UK paper purports crop pesticide scare, conspiracy theory

You can always count on the UK Guardian to be a sturdy proponent of Left wing bias and a recent article the paper published on pesticides demonstrates this.

The Guardian took it upon itself to print a news story in light of the EPA’s recent decision not to ban chlorpyrifos, a pesticide used in defending crops from insect attacks. Despite the EPA’s refusal to outlaw the insecticide, environmentalists are litigating the issue in hopes of obtaining a court declaration that chlorpyrifos is a danger to human health in order to force the EPA to ban it.

The Guardian piece profiles a number of Hispanic residents located in California’s Central Valley where the majority of the state’s crops are grown and in which usage of chlorpyrifos was banned for residential use in the Golden State during 2000.

What is concerning is Guardian story makes a questionable claims using race.
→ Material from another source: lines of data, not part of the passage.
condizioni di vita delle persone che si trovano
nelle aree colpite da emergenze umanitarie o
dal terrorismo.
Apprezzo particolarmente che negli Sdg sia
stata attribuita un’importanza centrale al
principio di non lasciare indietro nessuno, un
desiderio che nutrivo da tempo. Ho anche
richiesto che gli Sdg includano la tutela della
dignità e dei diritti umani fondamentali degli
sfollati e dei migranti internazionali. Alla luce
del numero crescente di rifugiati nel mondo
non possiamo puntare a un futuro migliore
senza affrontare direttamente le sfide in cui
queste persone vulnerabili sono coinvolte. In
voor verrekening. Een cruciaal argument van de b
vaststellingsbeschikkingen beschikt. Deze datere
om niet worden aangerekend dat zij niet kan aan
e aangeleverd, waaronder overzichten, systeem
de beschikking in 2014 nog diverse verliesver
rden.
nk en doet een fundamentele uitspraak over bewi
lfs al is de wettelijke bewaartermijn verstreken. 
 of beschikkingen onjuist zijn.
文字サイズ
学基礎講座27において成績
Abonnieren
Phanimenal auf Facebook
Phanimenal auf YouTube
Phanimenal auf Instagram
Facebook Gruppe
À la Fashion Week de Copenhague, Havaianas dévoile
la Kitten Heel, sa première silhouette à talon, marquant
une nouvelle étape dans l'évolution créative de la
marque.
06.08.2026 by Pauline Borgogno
For exmaple, as opposed to white kids, the report alleges Hispanic children are over 90 percent more likely to attend schools located in areas where heavy pesticide use is common, the report points to a number of instances where adults allege they and their kids were adversely affected by pesticide use.

Toward the end in an act of generosity and to seem like they were seeking to be objective and probably knowing people would not read the story in its entirety, the Guardian was kind enough to set aside a small segment to report the other side:

Bob Blakely, vice-president of California Citrus Mutual, a Tulare County industry group that supports chlorpyrifos, said growers were dependent on the chemical and claimed that its application is highly controlled in the state. “We’re very heavily regulated. I’d be more concerned about children not eating fresh fruits and vegetables.”
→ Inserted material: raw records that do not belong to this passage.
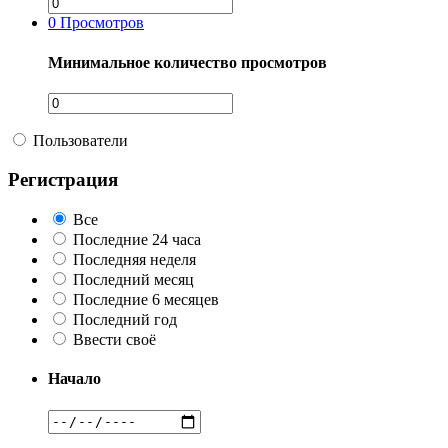
0
Просмотров
Минимальное количество просмотров
Пользователи
Регистрация
Все
Последние 24 часа
Последняя неделя
Последний месяц
Последние 6 месяцев
Последний год
Ввести своё
Начало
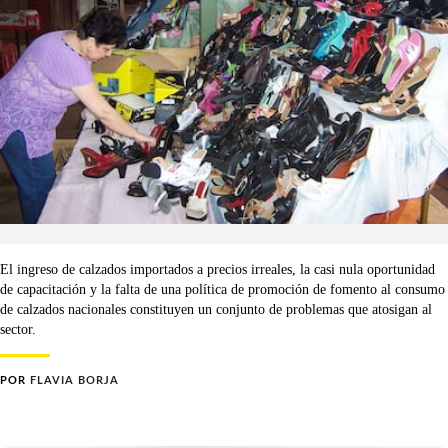
El ingreso de calzados importados a precios irreales, la casi nula oportunidad
de capacitación y la falta de una política de promoción de fomento al consumo
de calzados nacionales constituyen un conjunto de problemas que atosigan al
sector.
POR
FLAVIA BORJA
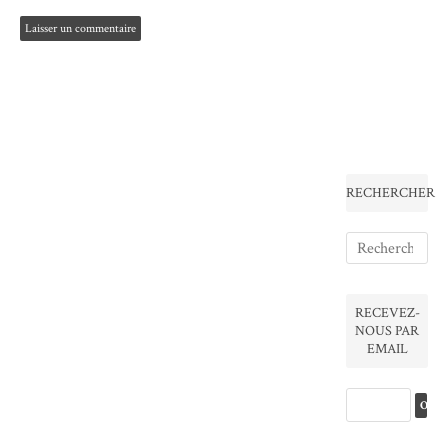
RECHERCHER
RECEVEZ-
NOUS PAR
EMAIL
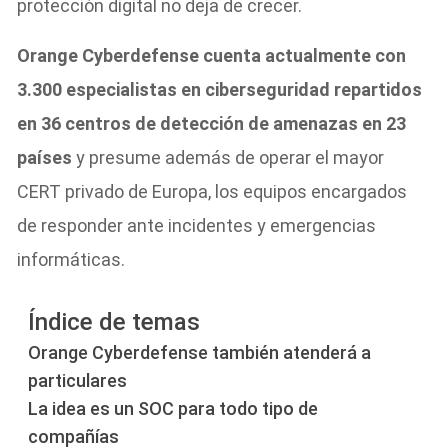
protección digital no deja de crecer.
Orange Cyberdefense cuenta actualmente con
3.300 especialistas en ciberseguridad repartidos
en 36 centros de detección de amenazas en 23
países
y presume además de operar el mayor
CERT privado de Europa, los equipos encargados
de responder ante incidentes y emergencias
informáticas.
Índice de temas
Orange Cyberdefense también atenderá a
particulares
La idea es un SOC para todo tipo de
compañías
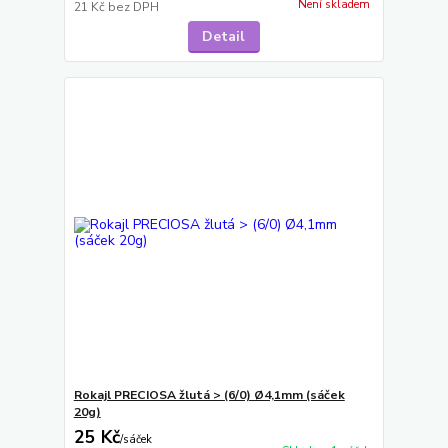
Není skladem
21 Kč
bez DPH
Detail
Rokajl PRECIOSA žlutá > (6/0) Ø4,1mm (sáček
20g)
25 Kč
/
sáček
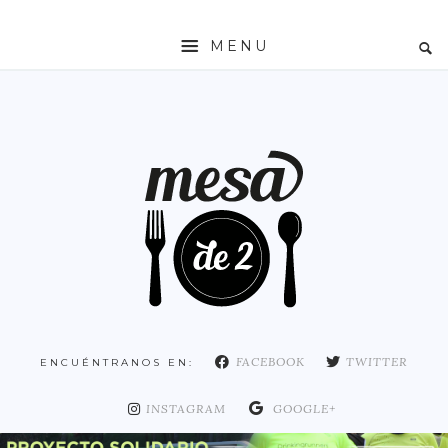
MENU
INICIO
MESADE2
RESTAURANTES
ZONAS
ESPAÑA
COMUNIDAD DE MADRID
MADRID
FACEBOOK
TWITTER
ENCUÉNTRANOS EN:
DISTRITO ARGANZUELA
DISTRITO CENTRO
INSTAGRAM
GOOGLE+
DISTRITO CHAMARTÍN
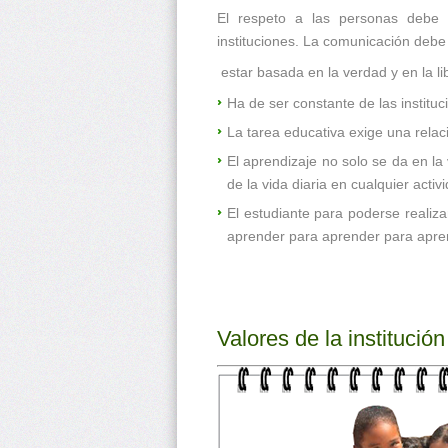
El respeto a las personas debe s
instituciones. La comunicación debe
estar basada en la verdad y en la lib
Ha de ser constante de las instituc
La tarea educativa exige una rela
El aprendizaje no solo se da en la
de la vida diaria en cualquier acti
El estudiante para poderse realiz
aprender para aprender para apre
Valores de la institución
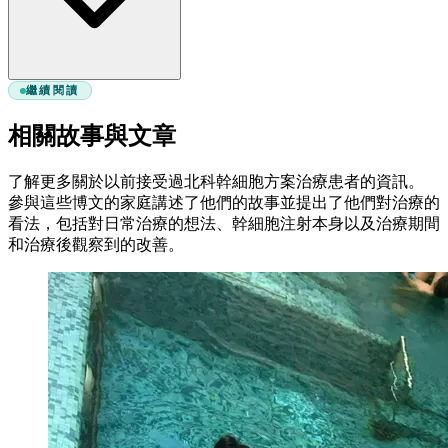
繼續閱讀
相關故事與文章
了解更多關於以前接受過北科幹細胞方案治療患者的資訊。
參與這些博文的家庭講述了他們的故事並提出了他們對治療的
看法，包括對日常治療的想法、幹細胞注射本身以及治療期間
和治療後觀察到的改善。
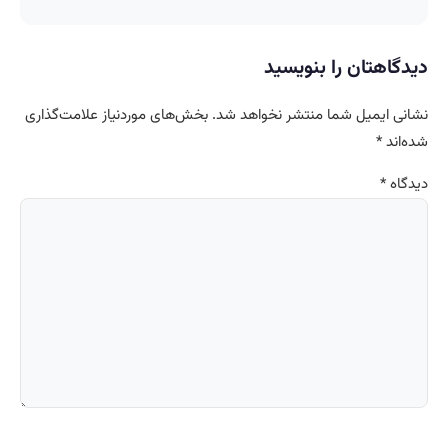
دیدگاهتان را بنویسید
نشانی ایمیل شما منتشر نخواهد شد.
بخش‌های موردنیاز علامت‌گذاری
شده‌اند
*
دیدگاه
*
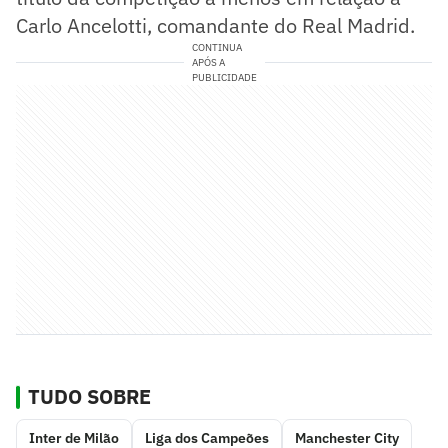
Carlo Ancelotti, comandante do Real Madrid.
CONTINUA
APÓS A
PUBLICIDADE
TUDO SOBRE
Inter de Milão
Liga dos Campeões
Manchester City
Dow AgroSciences, which manufactures the pesticide under the name Lorsban, has consistently argued that studies raising concerns are flawed and that the science is inconclusive.
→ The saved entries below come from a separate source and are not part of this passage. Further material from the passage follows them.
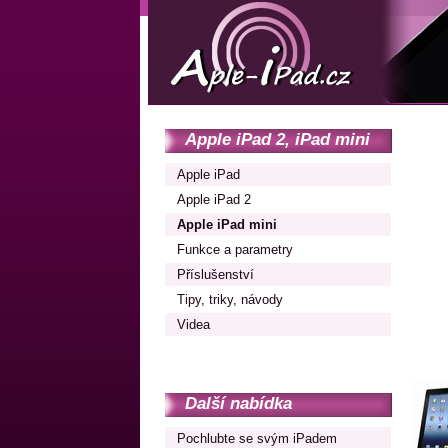
Apple iPad 2, iPad mini
Apple iPad
Apple iPad 2
Apple iPad mini
Funkce a parametry
Příslušenství
Tipy, triky, návody
Videa
Další nabídka
Pochlubte se svým iPadem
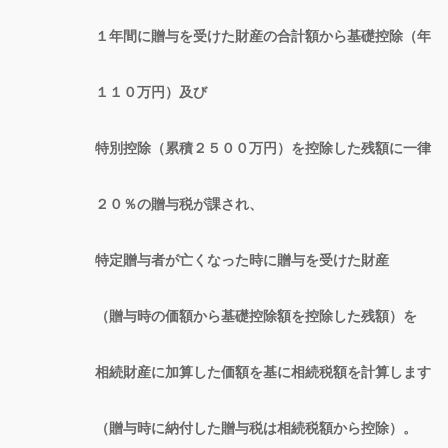
１年間に贈与を受けた財産の合計額から基礎控除（年
１１０万円）及び
特別控除（累積２５００万円）を控除した残額に一律
２０％の贈与税が課され、
特定贈与者が亡くなった時に贈与を受けた財産
（贈与時の価額から基礎控除額を控除した残額）を
相続財産に加算した価額を基に相続税額を計算します
（贈与時に納付した贈与税は相続税額から控除）。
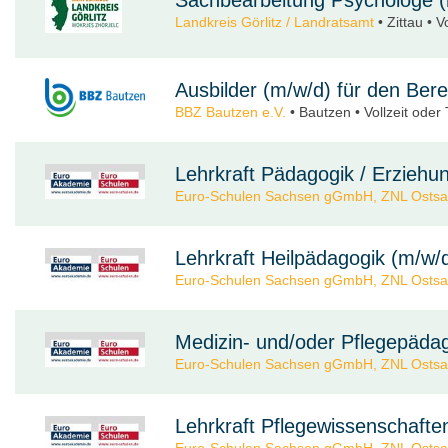
Landkreis Görlitz / Landratsamt
• Zittau • Vo
Ausbilder (m/w/d) für den Bere
BBZ Bautzen e.V.
• Bautzen • Vollzeit oder T
Lehrkraft Pädagogik / Erziehu
Euro-Schulen Sachsen gGmbH, ZNL Osts
Lehrkraft Heilpädagogik (m/w/
Euro-Schulen Sachsen gGmbH, ZNL Osts
Medizin- und/oder Pflegepäda
Euro-Schulen Sachsen gGmbH, ZNL Osts
Lehrkraft Pflegewissenschafte
Euro-Schulen Sachsen gGmbH, ZNL Osts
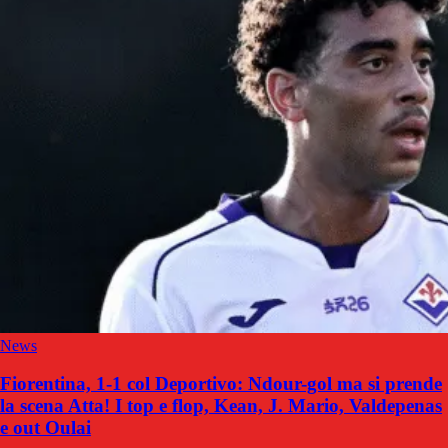
News
Fiorentina, 1-1 col Deportivo: Ndour-gol ma si prende
la scena Atta! I top e flop, Kean, J. Mario, Valdepenas
e out Oulai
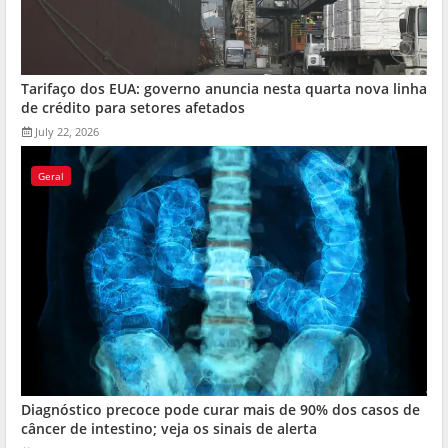
Tarifaço dos EUA: governo anuncia nesta quarta nova linha
de crédito para setores afetados
July 22, 2026
Geral
Diagnóstico precoce pode curar mais de 90% dos casos de
câncer de intestino; veja os sinais de alerta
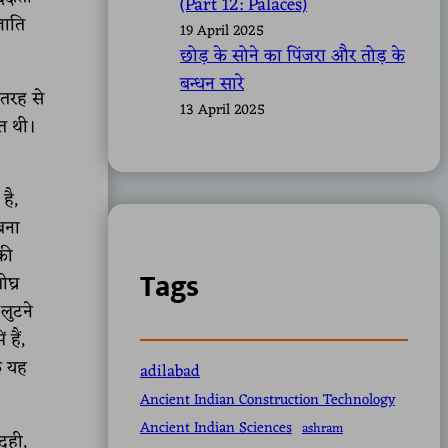
(Part 12: Palaces)
जाति
19 April 2025
छोड़ के सोने का पिंजरा और तोड़ के
बन्धन सारे
 तरह से
13 April 2025
ित थी।
है,
बना
की
Tags
घ्र
लुटने
हैं,
ि यह
adilabad
Ancient Indian Construction Technology
Ancient Indian Sciences
ashram
दही,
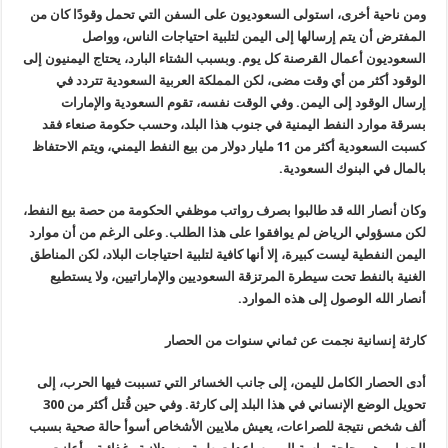
ومن ناحية أخرى، استولى السعوديون على السفن التي تحمل وقودًا كان من
المفترض أن يتم إرسالها إلى اليمن لتلبية احتياجات الناس، وواصل
السعوديون أعمال القرصنة كل يوم. وبسبب الشتاء البارد، يحتاج اليمنيون إلى
الوقود أكثر من أي وقت مضى، لكن المملكة العربية السعودية تتردد في
إرسال الوقود إلى اليمن. وفي الوقت نفسه، تقوم السعودية والإمارات
بسرقة موارد النفط اليمنية في جنوب هذا البلد، وحسب حكومة صنعاء فقد
كسبت السعودية أكثر من 11 مليار دولار من بيع النفط اليمني، ويتم الاحتفاظ
بالمال في البنوك السعودية.
وكان أنصار الله قد طالبوا بصرف رواتب موظفي الحكومة من حصة بيع النفط،
لكن مسؤولي الرياض لم يوافقوا على هذا الطلب. وعلى الرغم من أن موارد
اليمن النفطية ليست كبيرة، إلا أنها كافية لتلبية احتياجات البلاد، لكن المناطق
الغنية بالنفط تحت سيطرة المرتزقة السعوديين والإماراتيين، ولا يستطيع
أنصار الله الوصول إلى هذه الموارد.
كارثة إنسانية نجمت عن ثماني سنوات من الحصار
أدى الحصار الكامل لليمن، إلى جانب الخسائر التي تسببت فيها الحرب، إلى
تحويل الوضع الإنساني في هذا البلد إلى كارثة. وفي حين قُتل أكثر من 300
ألف شخص نتيجة للصراعات، يعيش ملايين الأشخاص أسوأ حالة صحية بسبب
“Farmers in about 100 countries rely on the effectiveness of chlorpyrifos to protect more than 50 crops,” the company said in a statement to the Guardian, claiming that “authorized uses” of the chemical offer “wide margins of protection for human health and safety”.

Carol Burns, a Dow epidemiology consultant, criticized the UC and Columbia studies in an email, claiming that other research suggests there are “no significant associations between possible exposure to chlorpyrifos and any health effects in the children”.

The entire news story is obviously slanted/ The Guardian reporter relies on subjective, unproven allegations using studies to support the claims in which the majority of the report is weighted in favor of not only making chlorpyrifos look bad but also embarassing President Donald Trump and the Environmental Protection Agency’s decision to not ban it. The article’s author also purports a conspiracy theory that moneyed interests are more interested in protecting their profits than the welfare of people.

The Guardian‘s intent is clear if one understands the context of its activity with regard to chlorpyrifos. Use a widely read publication to publish a story lying about a pesticide in hopes of it getting reported in the press and then use the publicity as a means to scare the pubic into supporting banning it. The consequence of fewer is less effective means for people to fight off insect attacks on agricultural crop yields. This, in turn, results in not only reduced crop production for farms that will mean less food in circulation to feed humans resulting in death by starvation.